Хорош спаситель и наставник: пообещал скинуть правила, как защищаться от городских хищников, и, забегавшись, все забыл! А если бы кто-то наглый решил откусить от Лены особо лакомый кусочек?
— Извини, — виновато опускает голову Вик. — Я могу хоть сейчас…
— Не надо, — отмахивается Лена. И, потупившись, смущенно бормочет: — Я сама придумала… кое-что. Пока спасает.
Нет, ну какая девочка! А ведь до пожирания не решалась так открыто проявляться, по крайней мере на чужих глазах. Значит, и правда помогло, а он не такое уж чудовищное чудовище?
— В общем, не понимаю, почему должна тебя выгонять.
— Мои личные загоны, — кривится Вик. Кивает бариста, вышедшей из подсобки, и прощается: — Спасибо за разговор, я пойду.
— А кофе? — удивляется Лена, заправляя за ухо прядь волос. — Сделать тебе что-нибудь?
Вик колеблется пару секунд, но раз уж она сама предложила…
— На твой вкус и чтоб заменить завтрак. А то, — он ухмыляется, — я сейчас людей жрать начну. — И вытаскивает телефон, чтобы расплатиться.
Все время, пока Лена готовит, вторая бариста разглядывает Вика со смесью ужаса и любопытства. Но — увы! — совершенно его не видит.
Холодный ветер кусает голые руки так, что кофе приходится пить огромными глотками, пока совсем не остыл. Выкинув стаканчик, Вик натягивает перчатки и возвращается к гложущим мыслям. Итак, Лена не считает его чудовищем. А достаточно ли они знакомы, чтобы можно было верить ее словам? Вот Марина…

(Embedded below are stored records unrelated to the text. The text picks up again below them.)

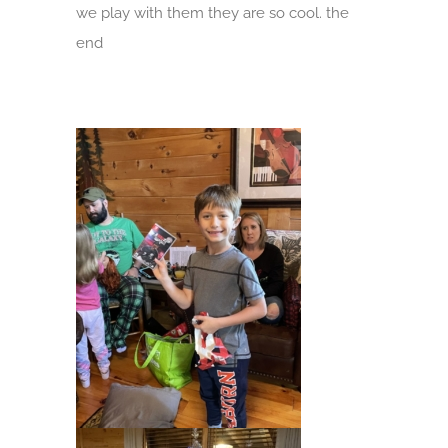
we play with them they are so cool. the
end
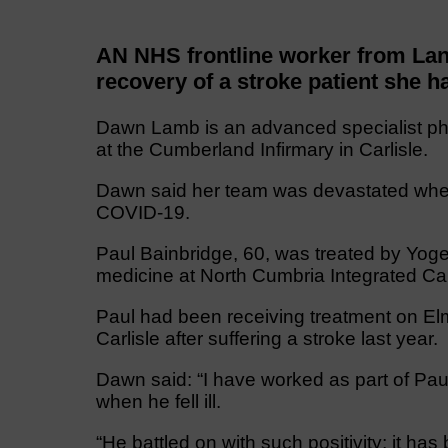
AN NHS frontline worker from Lan
recovery of a stroke patient she ha
Dawn Lamb is an advanced specialist phy
at the Cumberland Infirmary in Carlisle.
Dawn said her team was devastated when 
COVID-19.
Paul Bainbridge, 60, was treated by Yogen
medicine at North Cumbria Integrated Ca
Paul had been receiving treatment on Elm
Carlisle after suffering a stroke last year.
Dawn said: “I have worked as part of Paul
when he fell ill.
“He battled on with such positivity; it h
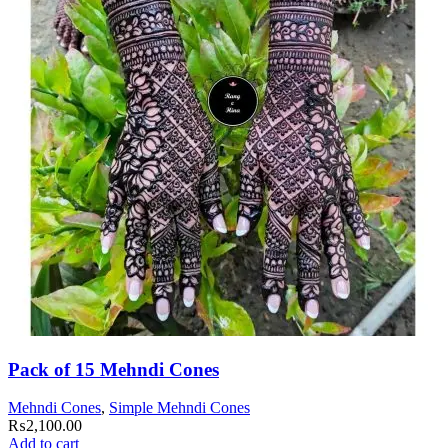
Pack of 15 Mehndi Cones
Mehndi Cones
,
Simple Mehndi Cones
₨
2,100.00
Add to cart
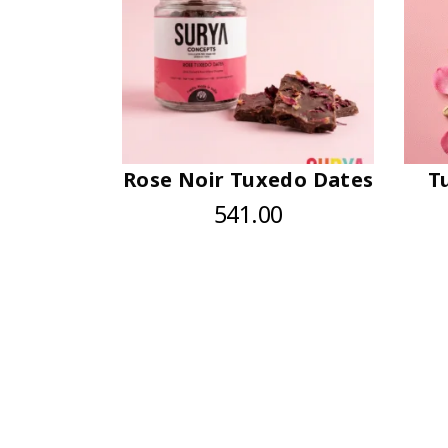
Rose Noir Tuxedo Dates
T
541.00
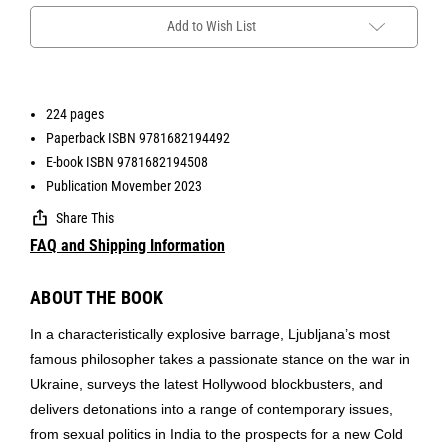
Add to Wish List
224 pages
Paperback ISBN 9781682194492
E-book ISBN 9781682194508
Publication Movember 2023
Share This
FAQ and Shipping Information
ABOUT THE BOOK
In a characteristically explosive barrage, Ljubljana’s most
famous philosopher takes a passionate stance on the war in
Ukraine, surveys the latest Hollywood blockbusters, and
delivers detonations into a range of contemporary issues,
from sexual politics in India to the prospects for a new Cold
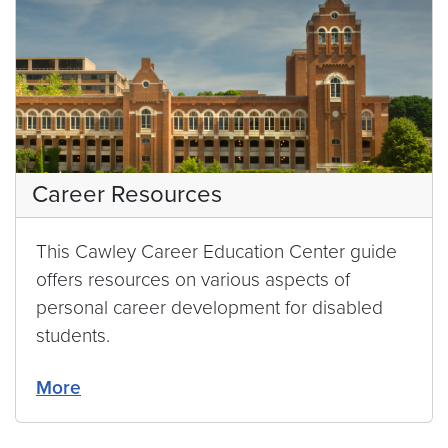
Career Resources
This Cawley Career Education Center guide
offers resources on various aspects of
personal career development for disabled
students.
More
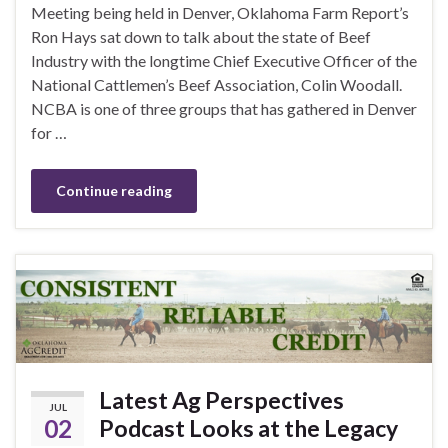
Meeting being held in Denver, Oklahoma Farm Report’s
Ron Hays sat down to talk about the state of Beef
Industry with the longtime Chief Executive Officer of the
National Cattlemen’s Beef Association, Colin Woodall.
NCBA is one of three groups that has gathered in Denver
for …
Continue reading
Latest Ag Perspectives
JUL
02
Podcast Looks at the Legacy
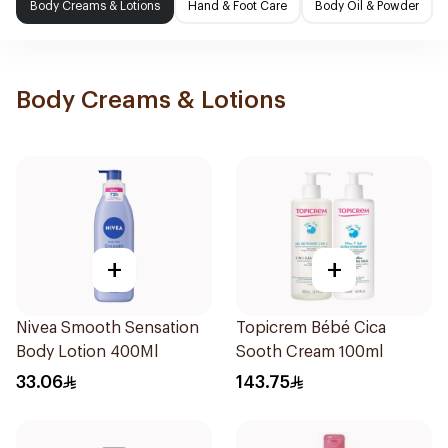
Body Creams & Lotions
Hand & Foot Care
Body Oil & Powder
Body Creams & Lotions
+
+
Nivea Smooth Sensation
Topicrem Bébé Cica
Body Lotion 400Ml
Sooth Cream 100ml
33.06
143.75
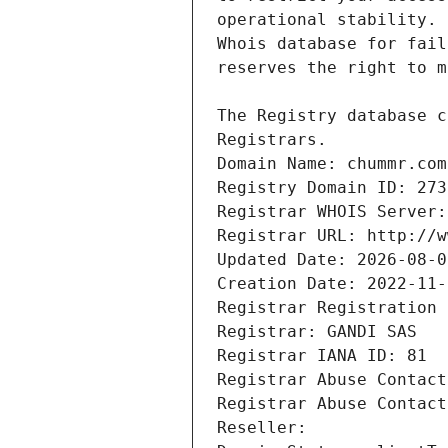
Registrars.
Domain Name: chummr.com
Registry Domain ID: 273
Registrar WHOIS Server:
Registrar URL: http://w
Updated Date: 2026-08-0
Creation Date: 2022-11-
Registrar Registration 
Registrar: GANDI SAS
Registrar IANA ID: 81
Registrar Abuse Contact
Registrar Abuse Contact
Reseller: 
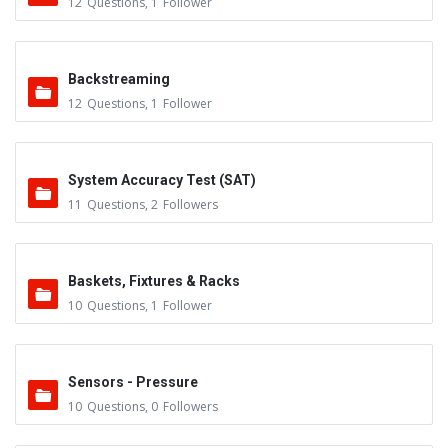
12
Questions
,
1
Follower
Backstreaming
12
Questions
,
1
Follower
System Accuracy Test (SAT)
11
Questions
,
2
Followers
Baskets, Fixtures & Racks
10
Questions
,
1
Follower
Sensors - Pressure
10
Questions
,
0
Followers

Когда Марина оттолкнула, Вик сбежал с пар в такую же ветреную зиму. До темноты бродил везде, куда несли ноги, заглушал мысли грохочущей музыкой и наблюдал, как краснеют пальцы, не чувствуя холода.
Потом были прогулы, расцарапанные когтями предплечья, вой в подушку: «Не хочу быть чудовищем!» — и тихое признание: «Пап, я вот-вот шагну в окно». Спасибо родителям, что не отмахнулись, а выслушали, помогли найти хорошего психиатра и даже предложили уйти в академ, если учиться будет совсем невыносимо.
К счастью, таблетки и месяц в стационаре спасли как минимум человеческую половину. А со спасением хтонической приходится разбираться до сих пор — и, если бы не накатывающее порой желание забить эту свою часть ногами, все было бы не так уж плохо.
Вик мысленно клацает зубами: прекращай расклеиваться! Разве Лена не права? Поведение — вопрос спорный, его отложим, но ведь пожирание помогло! Сам видел, насколько меньше в ней стало страха и каким ярким внутренним цветком проросла уверенность!
Цветком… Пару недель назад встретил в городе сектантов — и позволил хтонической стороне повеселиться на славу, то дергая их за волосы, то стягивая шапки. Был бы человеком — смог бы устроить эту маленькую месть? Вот тебе очевидные плюсы чудовищности! А ты, дурак, переживаешь!
Но до Лютого и Лии все равно стоит дойти: мало ли какого они мнения о чудовищах?
Чем ближе к агентству, тем медленнее шаг и холоднее руки — вовсе не из-за пронзительного ветра. Довести сектантов до белого каления — прекрасное развлечение, но не доводит ли Вик заодно и тех, кого считает друзьями? В чем разница и есть ли она вообще?
Что ж, посмотрим, что скажут Лютый и Лия. Но, по крайней мере, он может считать себя хорошим работником: уж людей-то жрет профессионально. Даже если отвратительно дружит.
Вик открывает дверь агентства, цепляет пальто на крючок и проходит в комнату отдыха — ни на мгновение не задумываясь и не позволяя себе отступить. Погруженный в книгу Лютый, видимо, замечает его краем глаза и подпрыгивает на подоконнике:
— А ты чего здесь? Выходной же.
— Пришел нас развлекать, — улыбается Лия, лежащая с телефоном в кресле-мешке. — Песенку споет, предложит в города сыграть…
Что и требовалось доказать: он — невыносимое чудовище, которое только раздражает, пугает и действует на нервы, иного от него не ждут.